━━━━━ ВЫБРАННЫЙ ОТРЫВОК

Жизнь продолжается. Как живут люди с болезнью БАС - страница 7
По возвращении домой, дней через десять, Юра уже лежит в областной больнице на обследовании, откуда нас выписывают с рекомендациями сделать операцию по удалению межпозвоночной грыжи.
Декабрь 2010-го – пошли нарушения в ногах, февраль 2011-го – нарушилась речь. Мы повторно ложимся на обследование. 23 февраля нам ставят боковой амиотрофический склероз.
Прогнозы были неутешительными, нам не давали и пару лет жизни. Сказать, что это был шок – это вообще ничего не сказать! Это был как гром среди ясного неба.
Мы не знаем, как нам жить дальше. Невозможно передать словами те чувства, когда ты видишь абсолютно нормального человека, который ходит на работу, водит машину, все делает сам, но при этом знаешь, что потихоньку это уйдет.
В мае 2011 года Юра перестал ходить на работу. Я начала искать в интернете, что может вызывать такое поражение нервной системы. И, конечно, искала врачебную ошибку. Юра всегда был крепкий, он вообще практически не болел, у него даже карточки в поликлинике не было.
Еще несколько раз сделали МРТ. Потом я обследовала его на тяжелые металлы, на нейроинфекции. Но ничего не нашли.
Я в жизни не представляла, что такое бывает, что медицина бессильна! Жизнь просто остановилась! Было непонятно, как наступает день и ночь, почему по улицам ходят люди. У меня было такое чувство, что я постоянно нахожусь в темной комнате без окон и дверей. Каждый день я засыпала с мыслью: вот завтра проснусь, и окажется, что это – сон».
Алена Фиалковская: «Я, честно, не знала, что бывают такие болезни, которые совсем не лечатся. А потом – гугл в помощь – начинаю читать и осознаю, что нам ничего не поможет. Мы столько шагов прошли, из нашей области дошли до Минска, в Минске крутились, операцию сделали – и ничего! Пришли к тому, что у нас – безысходность!
Был страх. Были слезы. У дочки был выпускной в начальной школе – я его даже не помню. У меня был какой-то ком в горле постоянный.
Отец всего этого не принимал: думал, всё, о чем пишут, нас не коснется, как-то мы это обойдем. Мне было трудно встречаться с мамой глазами. Вот я на нее смотрю и понимаю, что она проживет недолго. Я понимаю, что мама, которая со мной всю жизнь рядышком – ее скоро не будет. И мы ей ничем не можем помочь. И все время возвращалась к мысли: может, врет интернет, потому что там бывают преувеличения».

━━━━━━━━━━
━━━━━ ИЗВЛЕЧЁННЫЕ ДАННЫЕ

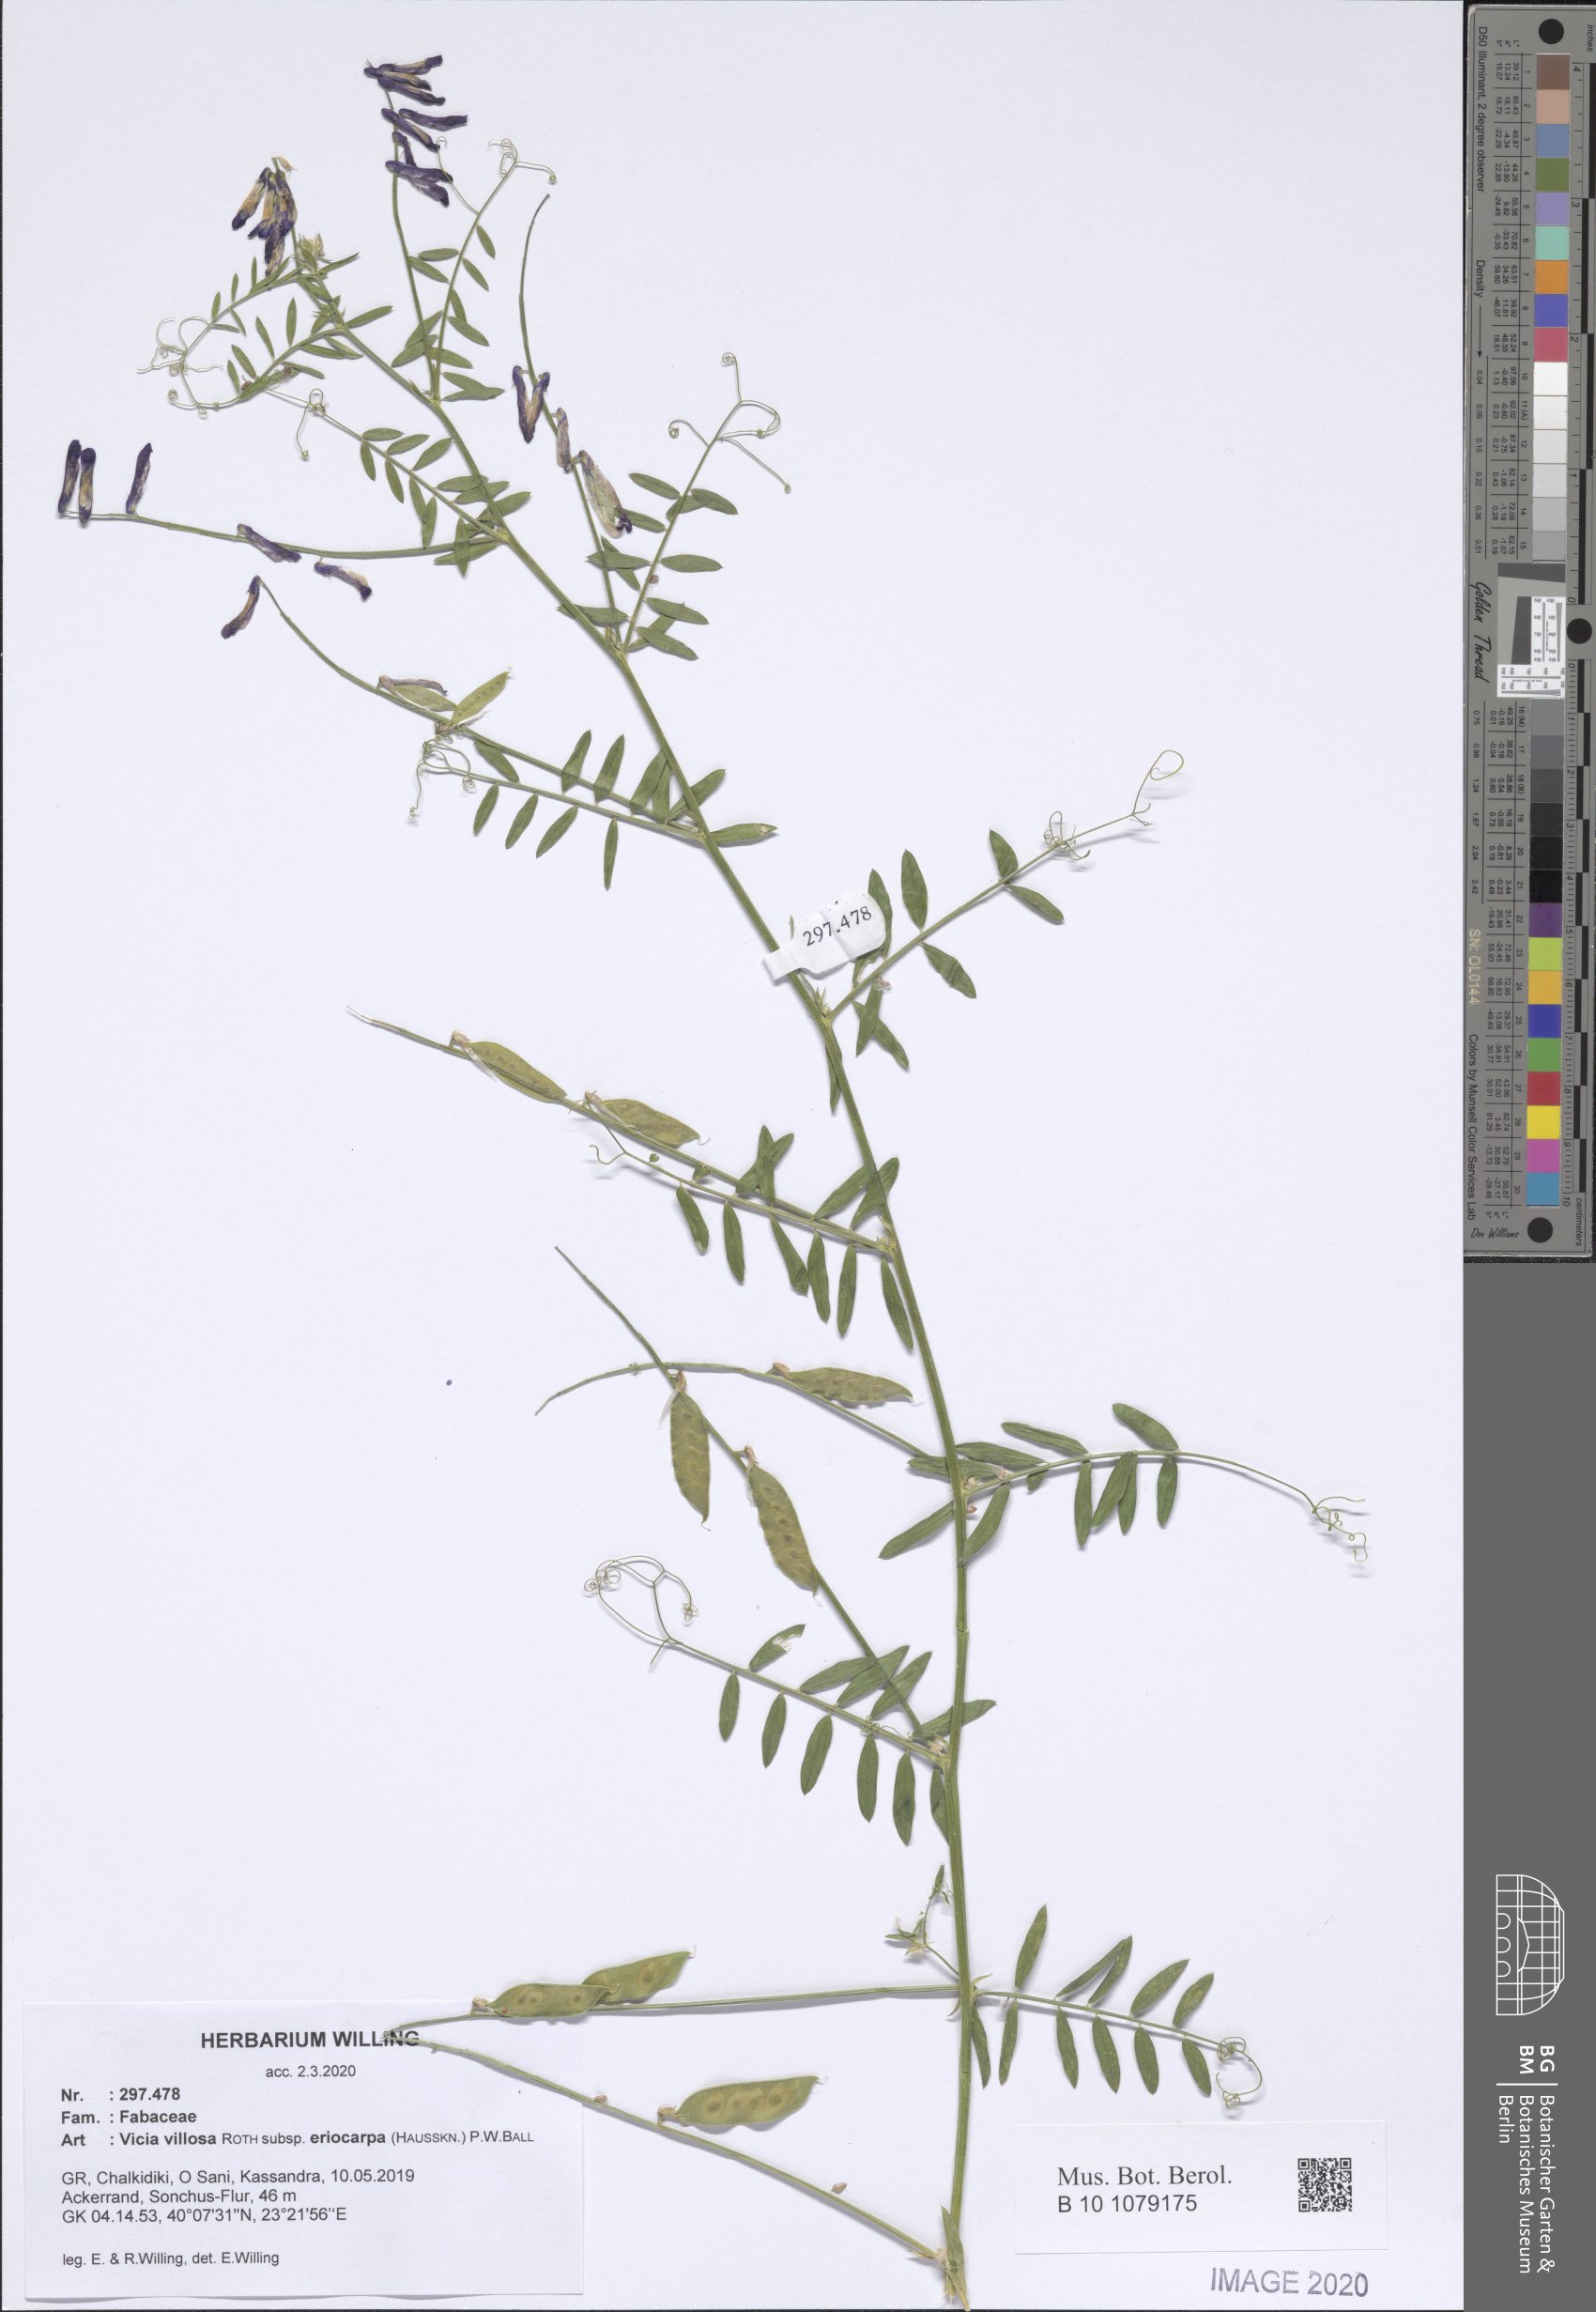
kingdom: Plantae
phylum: Tracheophyta
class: Magnoliopsida
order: Fabales
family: Fabaceae
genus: Vicia
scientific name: Vicia eriocarpa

━━━━━━━━━━

ЗАДАНИЯ К ВЫПОЛНЕНИЮ
a: Какого числа Юре поставили диагноз «боковой амиотрофический склероз», согласно тексту о БАС?
b: Пожалуйста, выпишите из текста о БАС отрывок от слов «Я в жизни не» до слов «в горле постоянный.» включительно, ничего не меняя.
c: Продолжите текст о БАС, начиная сразу после его последнего предложения.
Строки — это отдельный материал, не связанный с текстом о БАС.

ПИСЬМЕННЫЕ ОТВЕТЫ
a: 23 февраля 2011 года.

b:
Я в жизни не представляла, что такое бывает, что медицина бессильна! Жизнь просто остановилась! Было непонятно, как наступает день и ночь, почему по улицам ходят люди. У меня было такое чувство, что я постоянно нахожусь в темной комнате без окон и дверей. Каждый день я засыпала с мыслью: вот завтра проснусь, и окажется, что это – сон».
Алена Фиалковская: «Я, честно, не знала, что бывают такие болезни, которые совсем не лечатся. А потом – гугл в помощь – начинаю читать и осознаю, что нам ничего не поможет. Мы столько шагов прошли, из нашей области дошли до Минска, в Минске крутились, операцию сделали – и ничего! Пришли к тому, что у нас – безысходность!
Был страх. Были слезы. У дочки был выпускной в начальной школе – я его даже не помню. У меня был какой-то ком в горле постоянный.

c:
Анна Солдатенко:«Этого не может быть!» – была моя самая первая мысль. Потом был ужас от того, как Саша переживает этот диагноз в больнице. Он в одиночку выслушал «приговор», я смогла добежать до него только на следующий день, но утешить не получалось – это он всегда меня утешал.
Потом неделю плакала, накатывало везде: дома, на работе, в транспорте… Была обида – почему опять мы? (У Анны ранее возникли проблемы с сердцем, ей установили кардиостимулятор – прим. автора) Было ужасное чувство бессилия и отчаяния, потому что болезнь неизлечима, конец предрешен.
Очень хотелось воевать, бороться, но никаких надежд нет – это привело к какому-то отупению. Я разговаривала сама с собой на кухне, проговаривала вслух, что надо делать. А потом как-то пришла в себя и решила, что любая болезнь – это всего лишь болезнь, и не важно – БАС это или насморк. Это мой Шурка, и пока он жив, будем жить, как жили. И всё встало на свои места».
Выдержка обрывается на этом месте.